*** Opening of DATA SUPPLIED ***

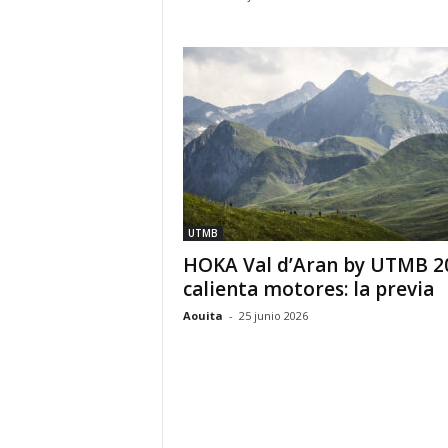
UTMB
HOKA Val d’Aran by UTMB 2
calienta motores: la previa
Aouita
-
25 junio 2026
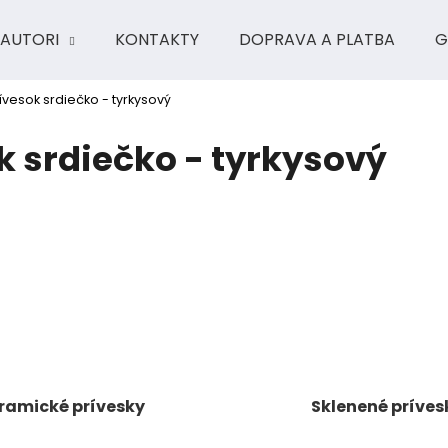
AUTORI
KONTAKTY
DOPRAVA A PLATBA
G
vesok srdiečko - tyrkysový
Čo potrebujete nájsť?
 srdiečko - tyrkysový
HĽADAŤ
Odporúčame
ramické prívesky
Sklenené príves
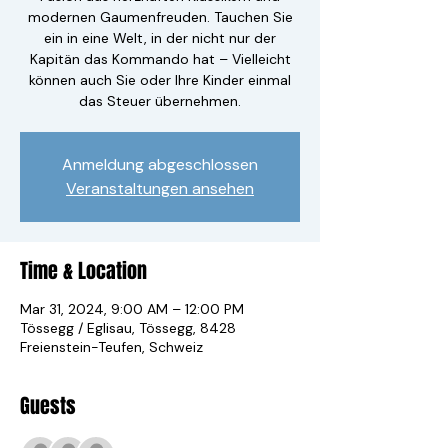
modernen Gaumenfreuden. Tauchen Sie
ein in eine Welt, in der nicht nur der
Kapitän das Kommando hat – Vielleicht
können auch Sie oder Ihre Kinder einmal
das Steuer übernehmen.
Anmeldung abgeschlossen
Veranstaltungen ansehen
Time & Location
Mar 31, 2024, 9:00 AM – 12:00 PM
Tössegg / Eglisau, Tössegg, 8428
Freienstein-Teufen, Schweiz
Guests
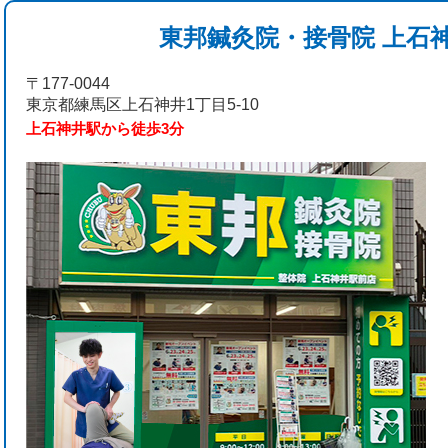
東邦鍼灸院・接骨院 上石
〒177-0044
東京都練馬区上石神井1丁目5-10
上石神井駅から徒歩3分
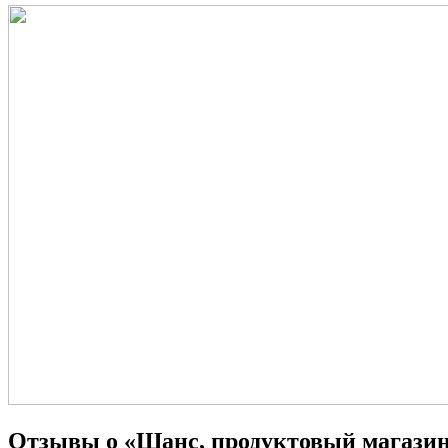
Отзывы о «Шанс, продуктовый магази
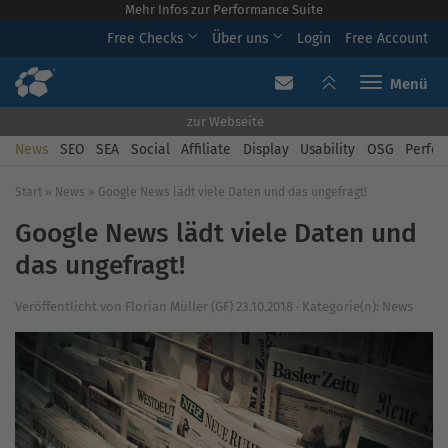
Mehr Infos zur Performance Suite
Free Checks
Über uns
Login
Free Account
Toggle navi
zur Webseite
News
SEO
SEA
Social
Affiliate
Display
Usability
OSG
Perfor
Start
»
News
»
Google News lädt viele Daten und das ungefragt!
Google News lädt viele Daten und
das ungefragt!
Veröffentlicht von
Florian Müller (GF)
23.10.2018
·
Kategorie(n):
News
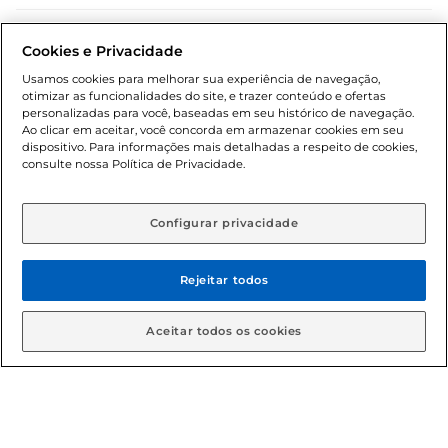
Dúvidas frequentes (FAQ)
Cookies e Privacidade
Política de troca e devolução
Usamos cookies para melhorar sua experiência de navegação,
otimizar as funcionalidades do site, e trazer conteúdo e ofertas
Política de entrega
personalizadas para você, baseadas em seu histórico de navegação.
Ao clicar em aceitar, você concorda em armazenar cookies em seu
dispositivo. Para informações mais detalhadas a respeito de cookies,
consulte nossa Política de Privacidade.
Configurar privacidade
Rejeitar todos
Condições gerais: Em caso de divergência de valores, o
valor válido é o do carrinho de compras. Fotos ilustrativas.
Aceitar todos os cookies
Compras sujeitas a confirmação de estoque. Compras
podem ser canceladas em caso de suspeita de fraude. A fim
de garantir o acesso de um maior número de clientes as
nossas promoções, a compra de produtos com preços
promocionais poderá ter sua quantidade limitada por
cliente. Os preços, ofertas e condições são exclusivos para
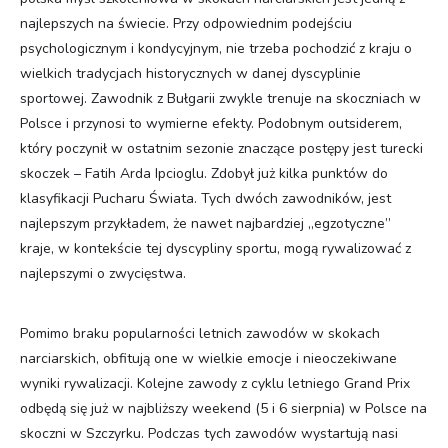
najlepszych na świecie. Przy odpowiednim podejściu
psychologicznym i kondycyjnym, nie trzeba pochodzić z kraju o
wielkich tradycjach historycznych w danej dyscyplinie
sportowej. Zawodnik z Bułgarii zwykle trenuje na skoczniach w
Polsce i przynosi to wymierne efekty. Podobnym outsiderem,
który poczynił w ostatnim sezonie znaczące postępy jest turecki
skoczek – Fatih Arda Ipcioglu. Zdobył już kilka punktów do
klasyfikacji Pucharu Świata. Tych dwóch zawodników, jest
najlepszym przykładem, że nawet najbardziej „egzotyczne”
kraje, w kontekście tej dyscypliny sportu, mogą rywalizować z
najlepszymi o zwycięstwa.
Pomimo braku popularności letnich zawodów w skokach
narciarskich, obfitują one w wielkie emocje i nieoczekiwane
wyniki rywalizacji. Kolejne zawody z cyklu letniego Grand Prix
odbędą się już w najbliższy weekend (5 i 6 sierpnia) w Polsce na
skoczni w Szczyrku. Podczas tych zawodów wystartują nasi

*** Close of DATA SUPPLIED ***

**DIRECTIVE**. Word for word, repeat the lines above from the one with "Veröffentlicht von" through the one with "Polsce i przynosi", and nothing beyond them. Omit the pictures.

**THE COMPLETED TASK**.
Veröffentlicht von
Florian Müller (GF)
23.10.2018
·
Kategorie(n):
News
Dúvidas frequentes (FAQ)
Cookies e Privacidade
Política de troca e devolução
Usamos cookies para melhorar sua experiência de navegação,
otimizar as funcionalidades do site, e trazer conteúdo e ofertas
Política de entrega
personalizadas para você, baseadas em seu histórico de navegação.
Ao clicar em aceitar, você concorda em armazenar cookies em seu
dispositivo. Para informações mais detalhadas a respeito de cookies,
consulte nossa Política de Privacidade.
Configurar privacidade
Rejeitar todos
Condições gerais: Em caso de divergência de valores, o
valor válido é o do carrinho de compras. Fotos ilustrativas.
Aceitar todos os cookies
Compras sujeitas a confirmação de estoque. Compras
podem ser canceladas em caso de suspeita de fraude. A fim
de garantir o acesso de um maior número de clientes as
nossas promoções, a compra de produtos com preços
promocionais poderá ter sua quantidade limitada por
cliente. Os preços, ofertas e condições são exclusivos para
najlepszych na świecie. Przy odpowiednim podejściu
psychologicznym i kondycyjnym, nie trzeba pochodzić z kraju o
wielkich tradycjach historycznych w danej dyscyplinie
sportowej. Zawodnik z Bułgarii zwykle trenuje na skoczniach w
Polsce i przynosi to wymierne efekty. Podobnym outsiderem,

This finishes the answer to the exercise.